For any field of study, there are some mental habits that will make you an expert over time. Whether you are an infrastructure architect, a network designer, or a network reliability engineer, what are the habits of mind those involved in the building and operation of networks follow that mark out expertise?
Experts involve the user
Experts don’t just listen to the user, they involve the user. This means taking the time to teach the developer or application owner how their applications interact with the network, showing them how their applications either simplify or complicate the network, and the impact of these decisions on the overall network.
Experts think about data
Rather than applications. What does the data look like? How does the business use the data? Where does the data need to be, when does it need to be there, how often does it need to go, and what is the cost of moving it? What might be in the data that can be harmful? How can I protect the data while at rest and in flight?
Experts think in modules, surfaces, and protocols
Devices and configurations can, and should, change over time. The way a problem is broken up into modules and the interaction surfaces (interfaces) between those modules can be permanent. Choosing the wrong protocol means choosing a different protocol to solve every problem, leading to accretion of complexity, ossification, and ultimately brittleness. Break the problem up right the first time, and choose the protocols carefully, and let the devices and configurations follow.
Choosing devices first is like selecting the hammer you’re going to use to build a house, and then selecting the design and materials used in the house based on what you can use the hammer for.
Experts think about tradeoffs
State, optimization, and surface is an ironclad tradeoff. If you increase state, you increase complexity while also increasing optimization. If you increase surfaces through abstraction, you are both increasing and decreasing state, which has an impact both on complexity and optimization. All nontrivial abstractions leak. Every time you move data you are facing the speed of serialization, queueing, and light, and hence you are dealing with the choice between consistency, availablity, and partitioning.
If you haven’t found the tradeoffs, you haven’t looked hard enough.

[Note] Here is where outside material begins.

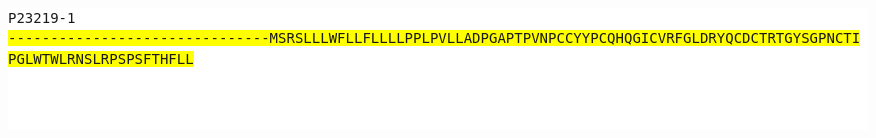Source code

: <pre style='font-size:14px; font-family:monospace;'>P23219-1
<span style='background-color: yellow;'>-</span><span style='background-color: yellow;'>-</span><span style='background-color: yellow;'>-</span><span style='background-color: yellow;'>-</span><span style='background-color: yellow;'>-</span><span style='background-color: yellow;'>-</span><span style='background-color: yellow;'>-</span><span style='background-color: yellow;'>-</span><span style='background-color: yellow;'>-</span><span style='background-color: yellow;'>-</span><span style='background-color: yellow;'>-</span><span style='background-color: yellow;'>-</span><span style='background-color: yellow;'>-</span><span style='background-color: yellow;'>-</span><span style='background-color: yellow;'>-</span><span style='background-color: yellow;'>-</span><span style='background-color: yellow;'>-</span><span style='background-color: yellow;'>-</span><span style='background-color: yellow;'>-</span><span style='background-color: yellow;'>-</span><span style='background-color: yellow;'>-</span><span style='background-color: yellow;'>-</span><span style='background-color: yellow;'>-</span><span style='background-color: yellow;'>-</span><span style='background-color: yellow;'>-</span><span style='background-color: yellow;'>-</span><span style='background-color: yellow;'>-</span><span style='background-color: yellow;'>-</span><span style='background-color: yellow;'>-</span><span style='background-color: yellow;'>-</span><span style='background-color: yellow;'>-</span><span style='background-color: yellow;'>M</span><span style='background-color: yellow;'>S</span><span style='background-color: yellow;'>R</span><span style='background-color: yellow;'>S</span><span style='background-color: yellow;'>L</span><span style='background-color: yellow;'>L</span><span style='background-color: yellow;'>L</span><span style='background-color: yellow;'>W</span><span style='background-color: yellow;'>F</span><span style='background-color: yellow;'>L</span><span style='background-color: yellow;'>L</span><span style='background-color: yellow;'>F</span><span style='background-color: yellow;'>L</span><span style='background-color: yellow;'>L</span><span style='background-color: yellow;'>L</span><span style='background-color: yellow;'>L</span><span style='background-color: yellow;'>P</span><span style='background-color: yellow;'>P</span><span style='background-color: yellow;'>L</span><span style='background-color: yellow;'>P</span><span style='background-color: yellow;'>V</span><span style='background-color: yellow;'>L</span><span style='background-color: yellow;'>L</span><span style='background-color: yellow;'>A</span><span style='background-color: yellow;'>D</span><span style='background-color: yellow;'>P</span><span style='background-color: yellow;'>G</span><span style='background-color: yellow;'>A</span><span style='background-color: yellow;'>P</span><span style='background-color: yellow;'>T</span><span style='background-color: yellow;'>P</span><span style='background-color: yellow;'>V</span><span style='background-color: yellow;'>N</span><span style='background-color: yellow;'>P</span><span style='background-color: yellow;'>C</span><span style='background-color: yellow;'>C</span><span style='background-color: yellow;'>Y</span><span style='background-color: yellow;'>Y</span><span style='background-color: yellow;'>P</span><span style='background-color: yellow;'>C</span><span style='background-color: yellow;'>Q</span><span style='background-color: yellow;'>H</span><span style='background-color: yellow;'>Q</span><span style='background-color: yellow;'>G</span><span style='background-color: yellow;'>I</span><span style='background-color: yellow;'>C</span><span style='background-color: yellow;'>V</span><span style='background-color: yellow;'>R</span><span style='background-color: yellow;'>F</span><span style='background-color: yellow;'>G</span><span style='background-color: yellow;'>L</span><span style='background-color: yellow;'>D</span><span style='background-color: yellow;'>R</span><span style='background-color: yellow;'>Y</span><span style='background-color: yellow;'>Q</span><span style='background-color: yellow;'>C</span><span style='background-color: yellow;'>D</span><span style='background-color: yellow;'>C</span><span style='background-color: yellow;'>T</span><span style='background-color: yellow;'>R</span><span style='background-color: yellow;'>T</span><span style='background-color: yellow;'>G</span><span style='background-color: yellow;'>Y</span><span style='background-color: yellow;'>S</span><span style='background-color: yellow;'>G</span><span style='background-color: yellow;'>P</span><span style='background-color: yellow;'>N</span><span style='background-color: yellow;'>C</span><span style='background-color: yellow;'>T</span><span style='background-color: yellow;'>I</span><span style='background-color: yellow;'>P</span><span style='background-color: yellow;'>G</span><span style='background-color: yellow;'>L</span><span style='background-color: yellow;'>W</span><span style='background-color: yellow;'>T</span><span style='background-color: yellow;'>W</span><span style='background-color: yellow;'>L</span><span style='background-color: yellow;'>R</span><span style='background-color: yellow;'>N</span><span style='background-color: yellow;'>S</span><span style='background-color: yellow;'>L</span><span style='background-color: yellow;'>R</span><span style='background-color: yellow;'>P</span><span style='background-color: yellow;'>S</span><span style='background-color: yellow;'>P</span><span style='background-color: yellow;'>S</span><span style='background-color: yellow;'>F</span><span style='background-color: yellow;'>T</span><span style='background-color: yellow;'>H</span><span style='background-color: yellow;'>F</span><span style='background-color: yellow;'>L</span><span style='background-color: yellow;'>L</span>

Experts focus on the essence
Every problem has an essential core—something you are trying to solve, and a reason for solving it. Experts know how to divide between the essential and the nonessential. Experts think about what they are not designing, and what they are not trying to accomplish, as well as what they are. This doesn’t mean the rest isn’t there, it just means it’s not quite in focus all the time.
Experts are mentally stimulated to simulate
Labs are great—but moving beyond the lab and thinking about how the system works as a whole is better. Experts mentally simulate how the data moves, how the network converges, how attackers might try to break in, and other things besides.
Experts look around
Interior designers go to famous spaces to see how others have designed before them. Building designers walk through cities and famous buildings to see how others have designed before them. The more you know about how others have designed, the more you know about the history of networks, the more of an expert you will be.
Experts reshape the problem space
Experts are unafraid to think about the problem in a different way, to say “no,” and to try solutions that have not been tried before. Best common practice is a place to start, not a final arbiter of all that is good and true. Experts do not fall to the “is/ought” fallacy.
Experts treat problems as opportunities
Whether the problem is a mistake or a failure, or even a little bit of both, every problem is an opportunity to learn how the system works, and how networks work in general.